Scientific classification
- Kingdom: Animalia
- Phylum: Chordata
- Class: Actinopterygii
- Division: Teleostei
- Order: Siluriformes
- Family: Loricariidae
- Genus: Hypoptopoma
- Species: H. thoracatum
- Binomial name: Hypoptopoma thoracatum Günther, 1868
- Synonyms: Hypoptopoma bilobatum Cope, 1870 ;

= Hypoptopoma thoracatum =

- Authority: Günther, 1868
- Conservation status: LC

Species of fish

Hypoptopoma thoracatum is a species of freshwater ray-finned fish belonging to the family Loricariidae, the suckermouth armored catfishes, and the subfamily Hypoptopomatinae, the cascudinhos. This catfish occurs in the Amazon River basin in Bolivia, Brazil, Colombia, Ecuador and Peru. It may also occur in the Orinoco basin in Venezuela and southwestern Guyana but its occurrence in this system requires confirmation. H. thoracatum reaches a total length of 11.5 cm.
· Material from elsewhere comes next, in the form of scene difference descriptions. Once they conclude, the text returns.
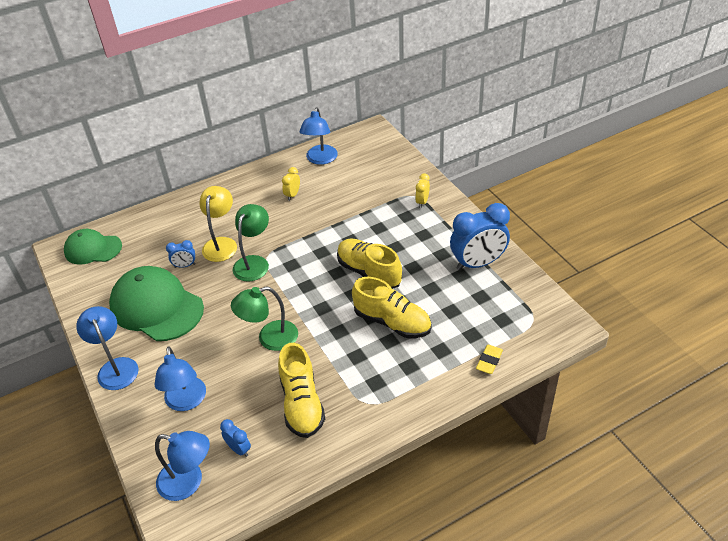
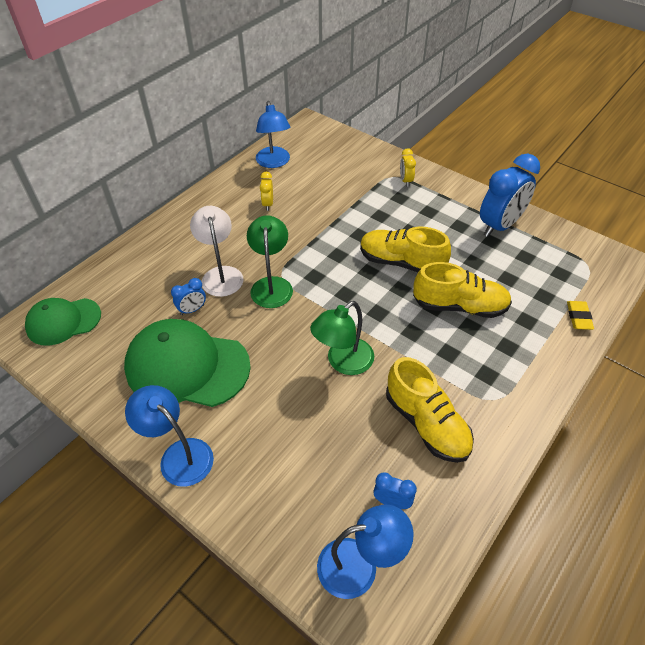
camera: 25 degrees left, 5 degrees up
(186, 402) = (294, 467): blue lamp -> none
(221, 244) = (221, 274): yellow lamp -> white lamp

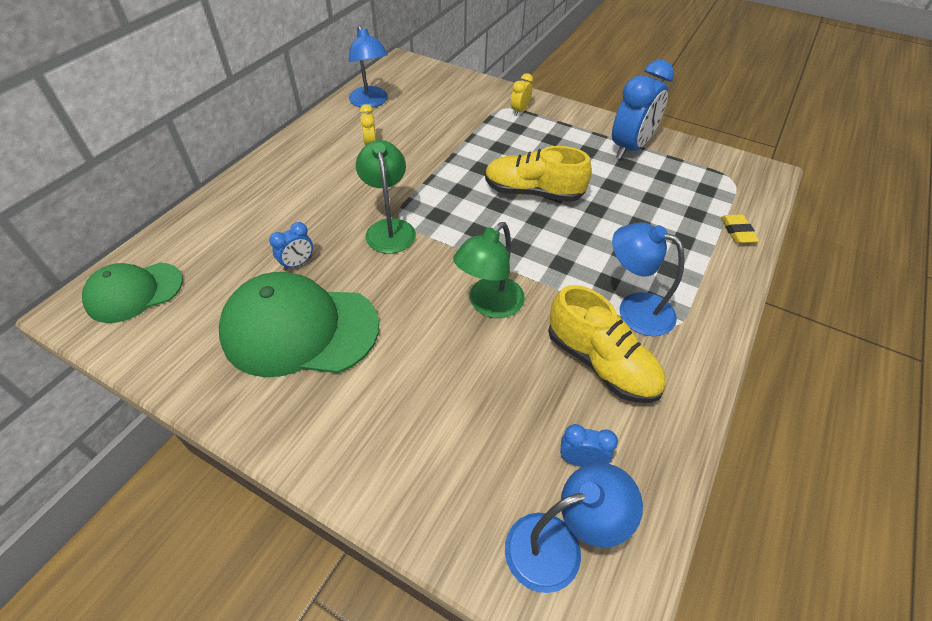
camera: 10 degrees left, 0 degrees up
(179, 455) = (303, 437): blue lamp -> blue lamp (635, 309)
(221, 274) = (327, 222): white lamp -> none
(405, 180) = (520, 111): yellow clock -> yellow clock turned 45 degrees clockwise
(459, 306) = (607, 232): yellow shoe -> none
This species was first formally described in 1868 by the German-born British ichthyologist and herpetologist Albert Günther with its type locality given as as Xeberos in the upper Amazon of Peru. When Günther described this species, he proposed the new monospecific genus Hypoptopoma, meaning that H. thoracatum serves as the type species of that genus by monotypy.